A construct often used to make the GDP comparable is the GDP per capita, which is derived by simply dividing the GDP by the number of the respective country’s residents. GDP per capita is often used as an indicator for a country’s standard of living and although not perfectly accurate, it provides a decent benchmark.
A concept closely related to the GDP is the Gross National Product (GNP) (also known as Gross National Income (GNI)). In contrast to the GDP, which measures production on a geographic basis, the GNP is calculated based on ownership. Hence, the production of a factory in China that is owned by an American company would be included in the GNP of the USA and in the GDP of China. GNP used to be the official measure of production in the U.S. but was been replaced by the GDP in 1991.

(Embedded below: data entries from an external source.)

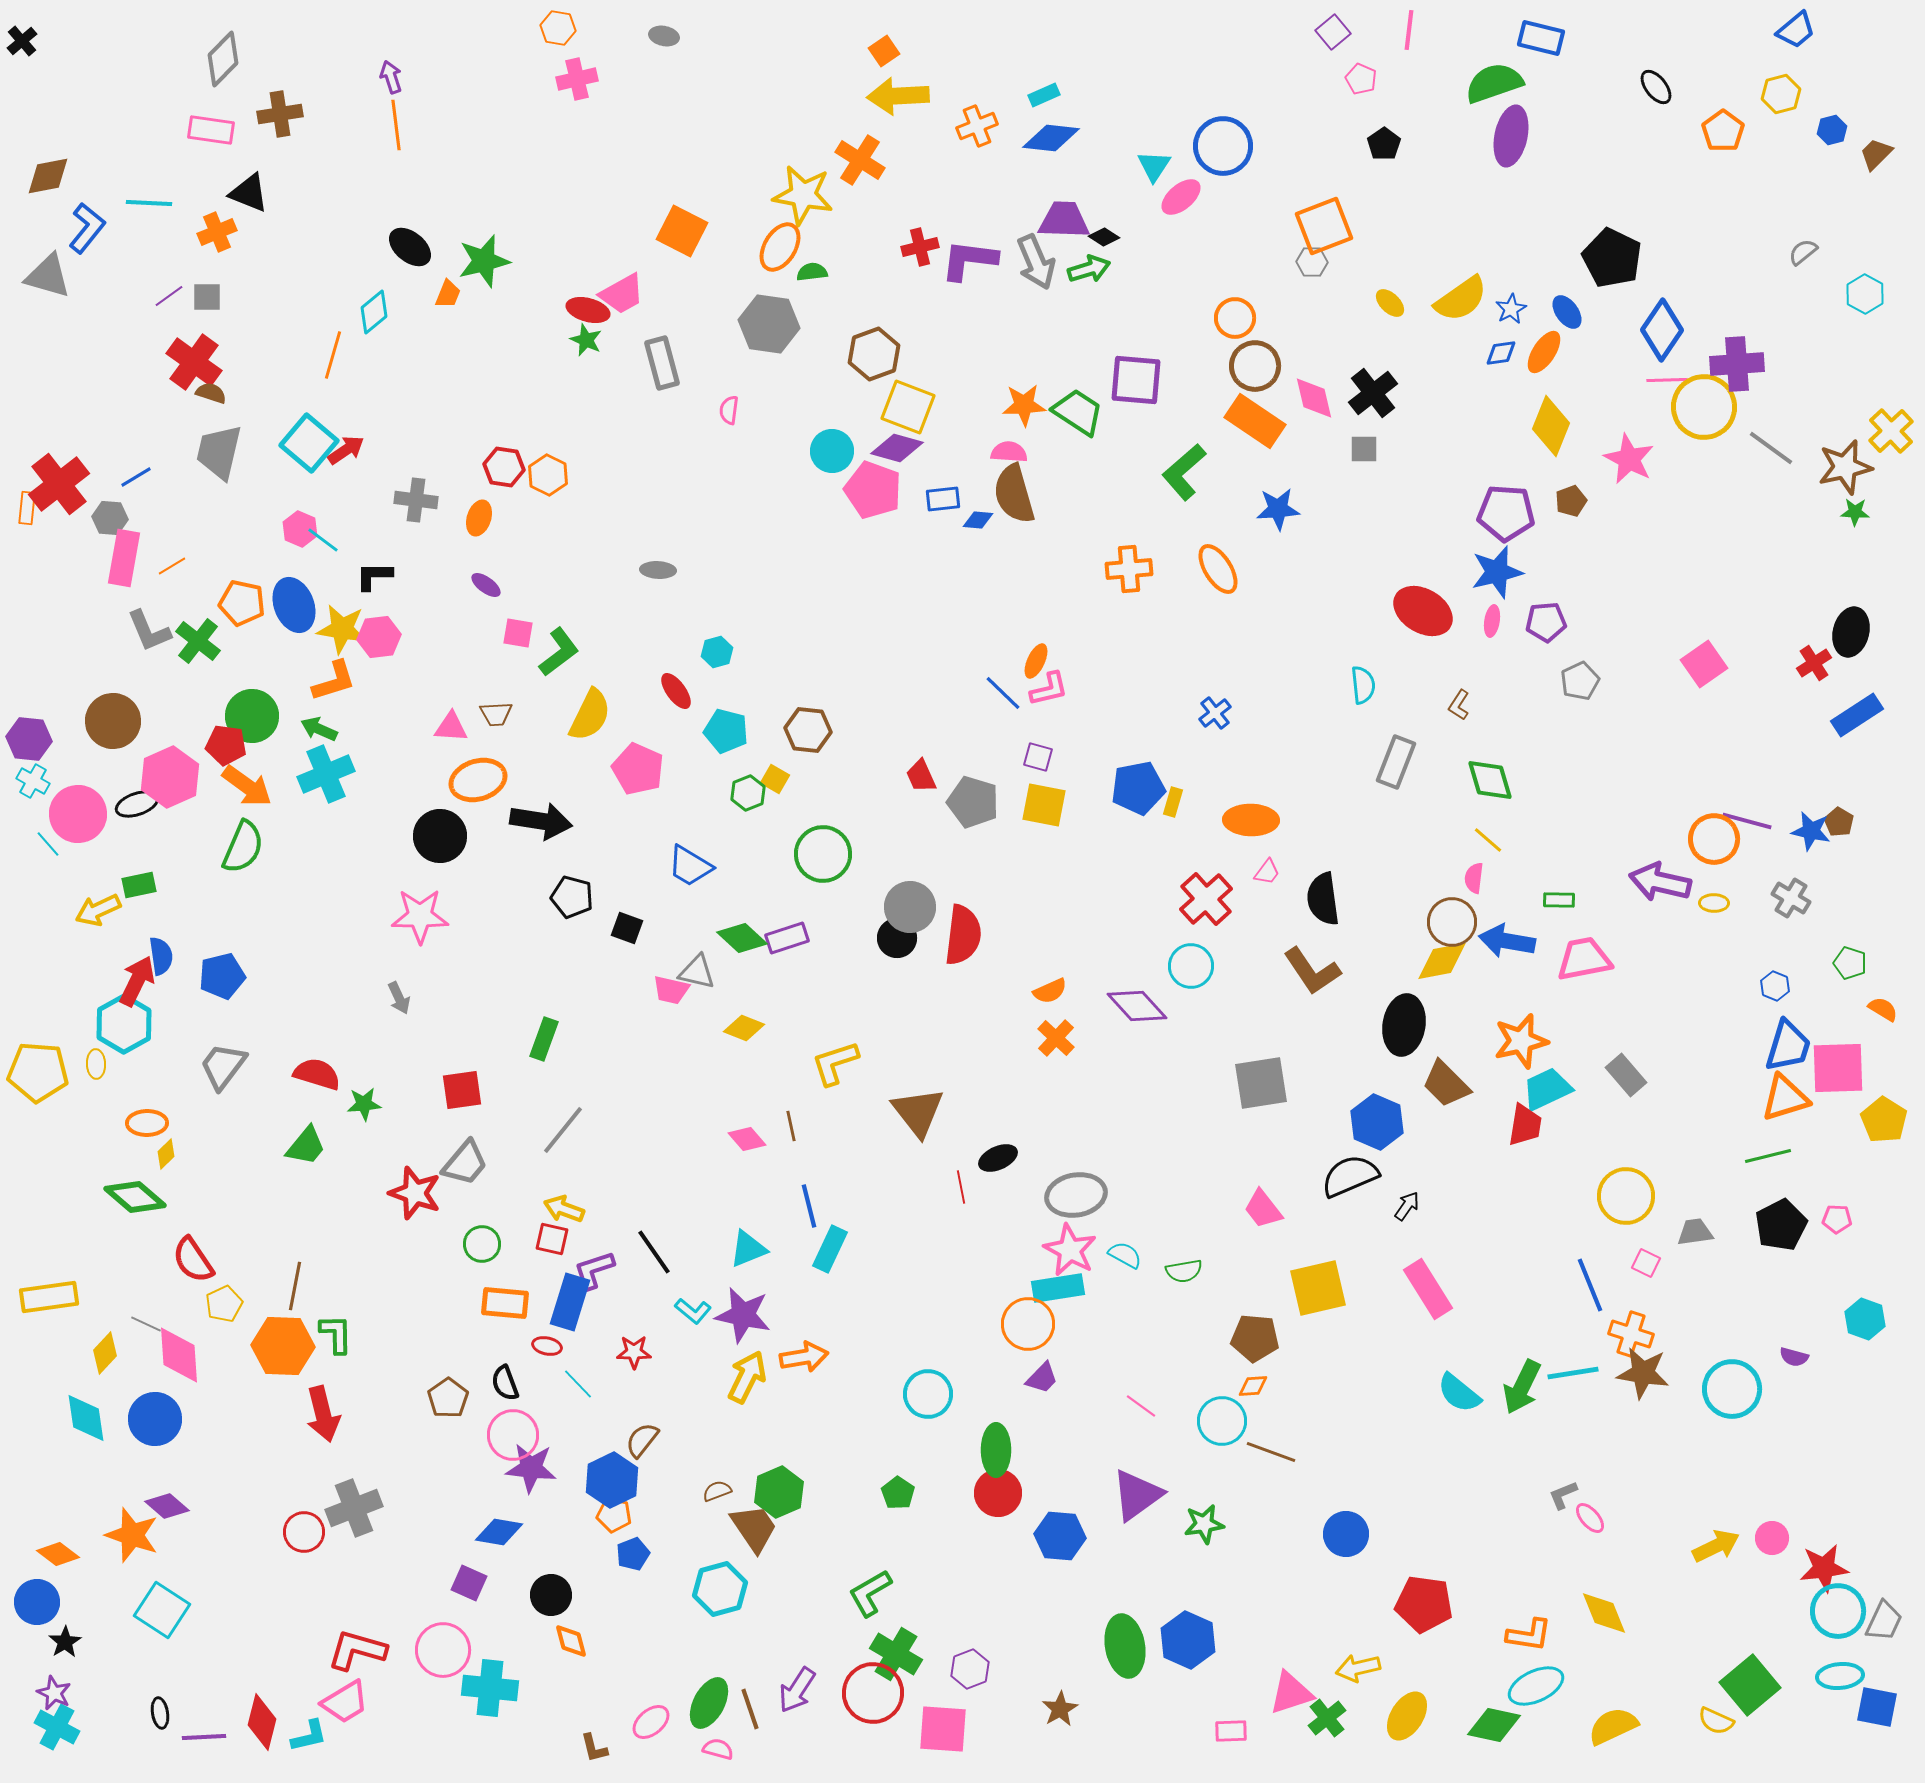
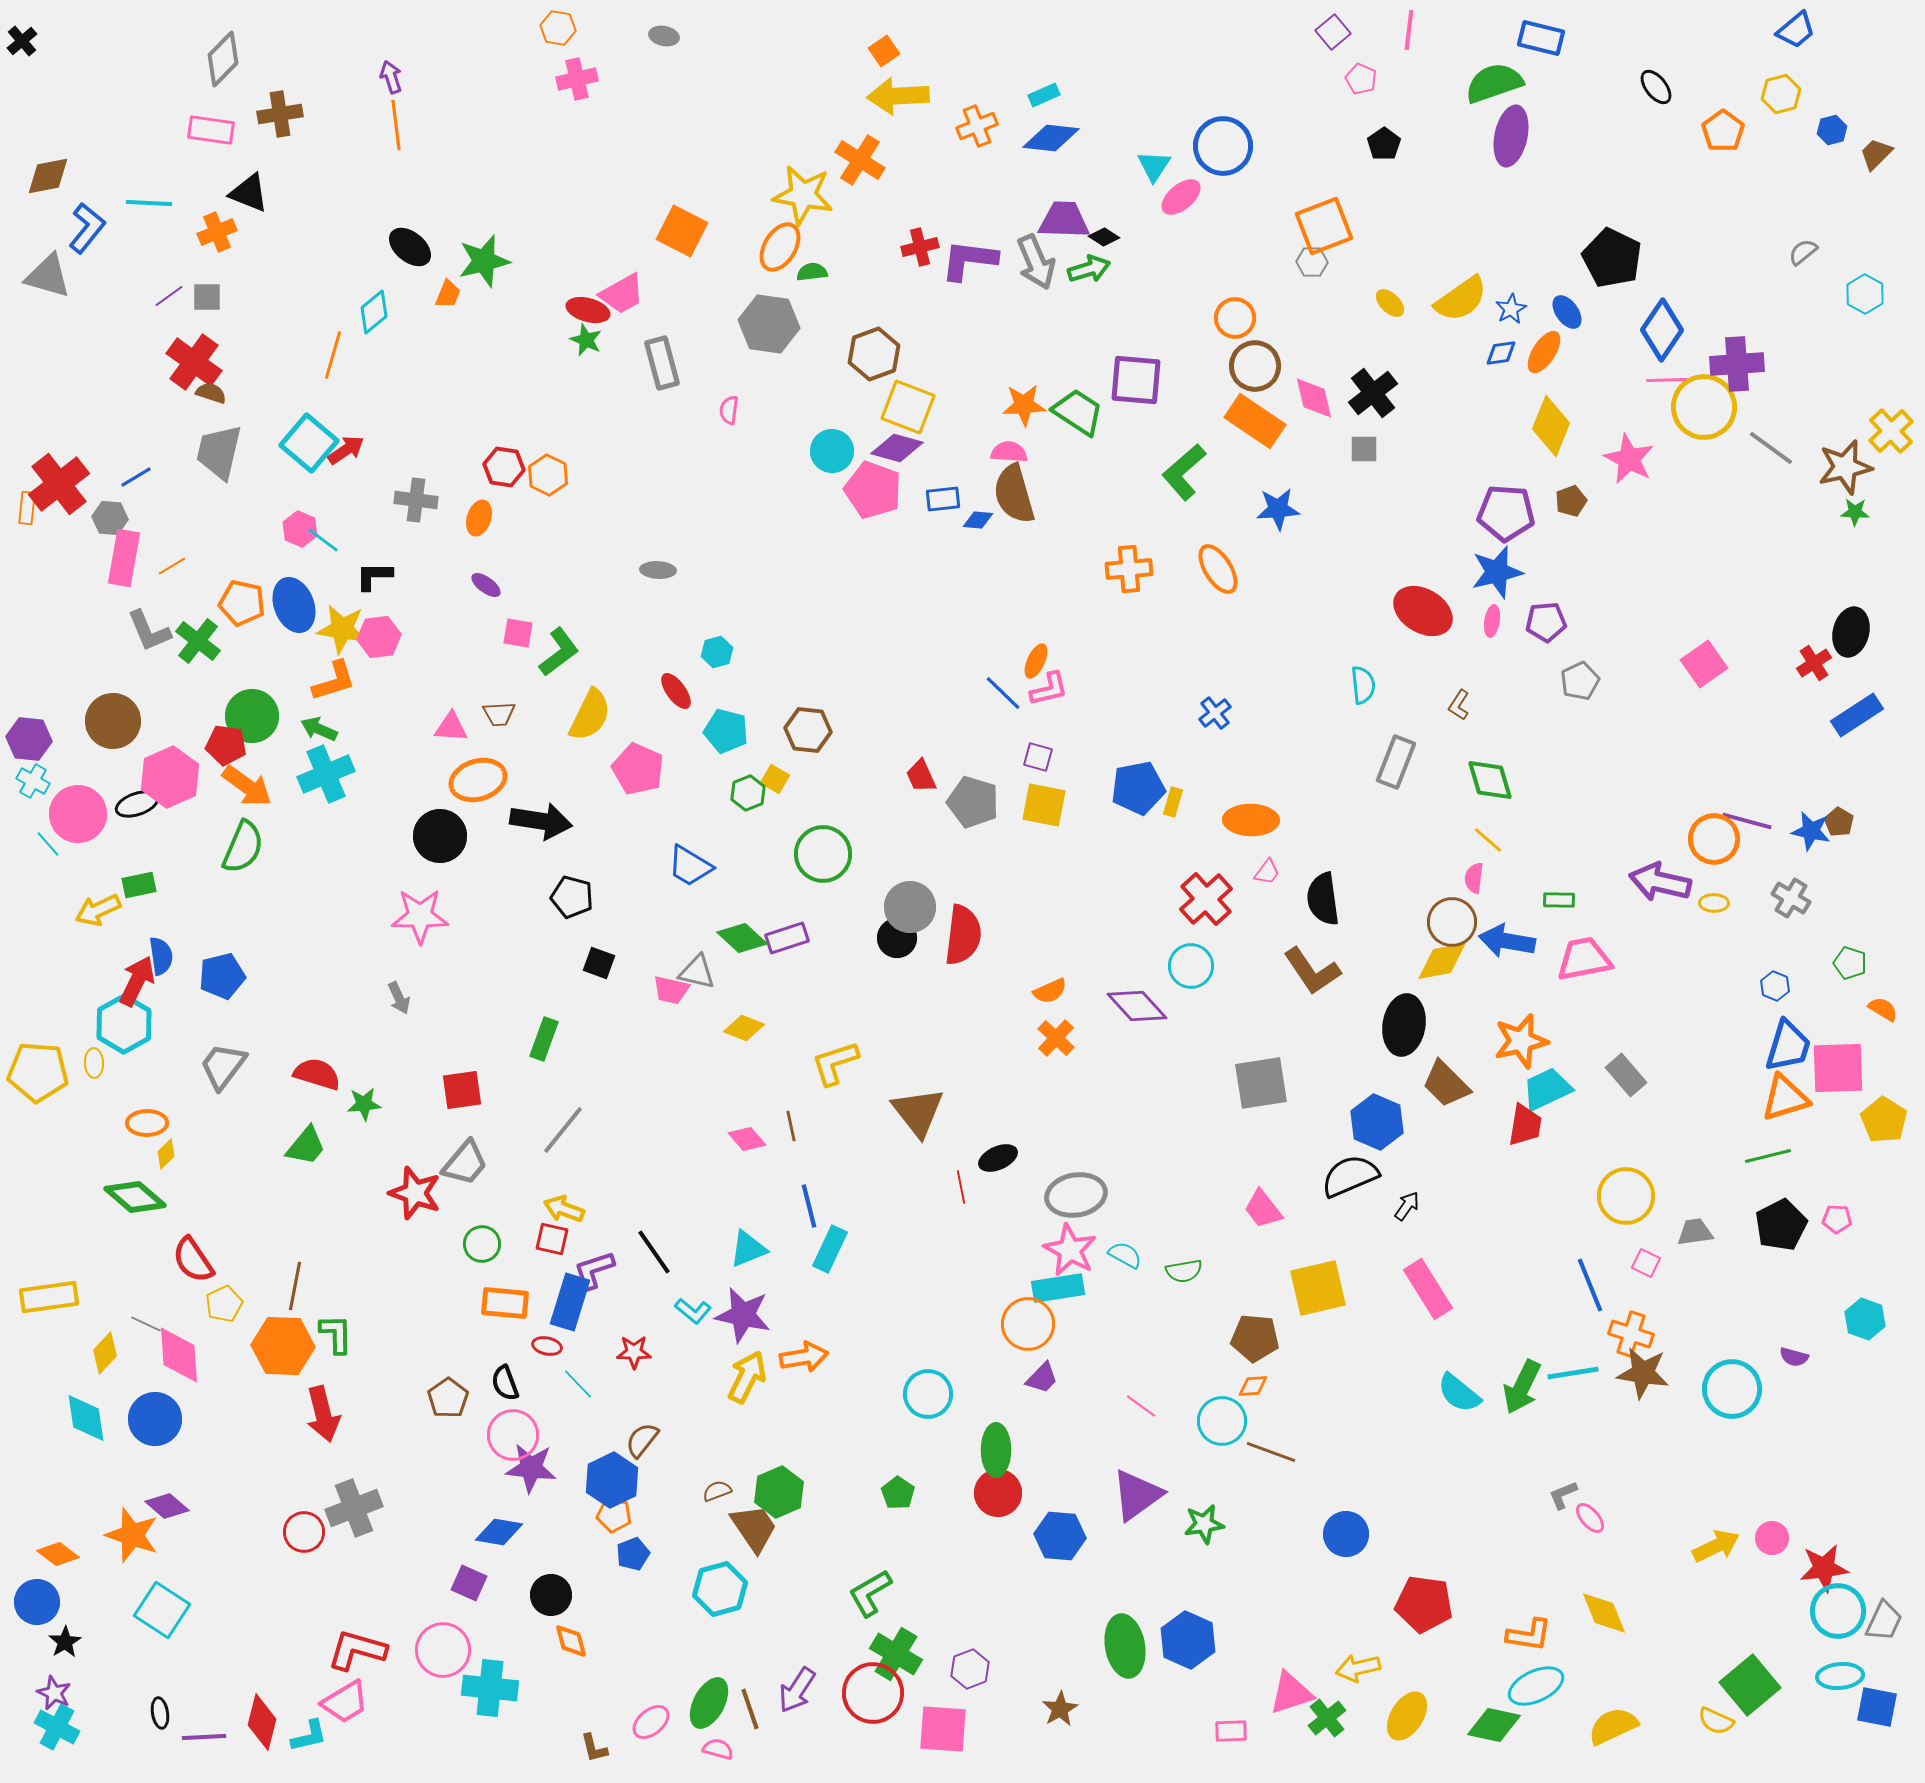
brown trapezoid at (496, 714): moved 3 px right
black square at (627, 928): moved 28 px left, 35 px down
yellow ellipse at (96, 1064): moved 2 px left, 1 px up
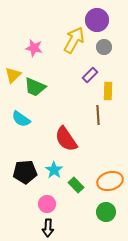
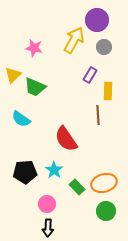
purple rectangle: rotated 14 degrees counterclockwise
orange ellipse: moved 6 px left, 2 px down
green rectangle: moved 1 px right, 2 px down
green circle: moved 1 px up
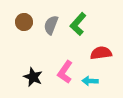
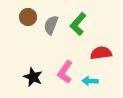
brown circle: moved 4 px right, 5 px up
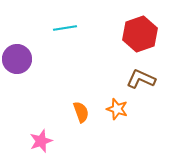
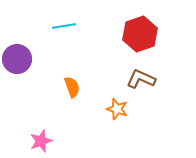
cyan line: moved 1 px left, 2 px up
orange semicircle: moved 9 px left, 25 px up
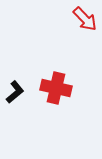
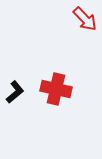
red cross: moved 1 px down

According to this GDP-based country ranking, the U.S. economy is still the largest economy in the world with a Gross Domestic Product of more than 20 trillion U.S. dollars. It is expected though that, given China’s GDP growth rates, the GDP of China will eventually outgrow the U.S. GDP within the next couple of years.
Ranking countries based on per capita GDP yields an entirely different result: In 2017, the three countries with the highest per capita GDP were Luxemburg, Switzerland, and Macao. The United States of America was ranked 8th behind countries as small as Norway and Iceland. Meanwhile large, fast growing economies like India, Brazil and China are nowhere to be found in the Top 20.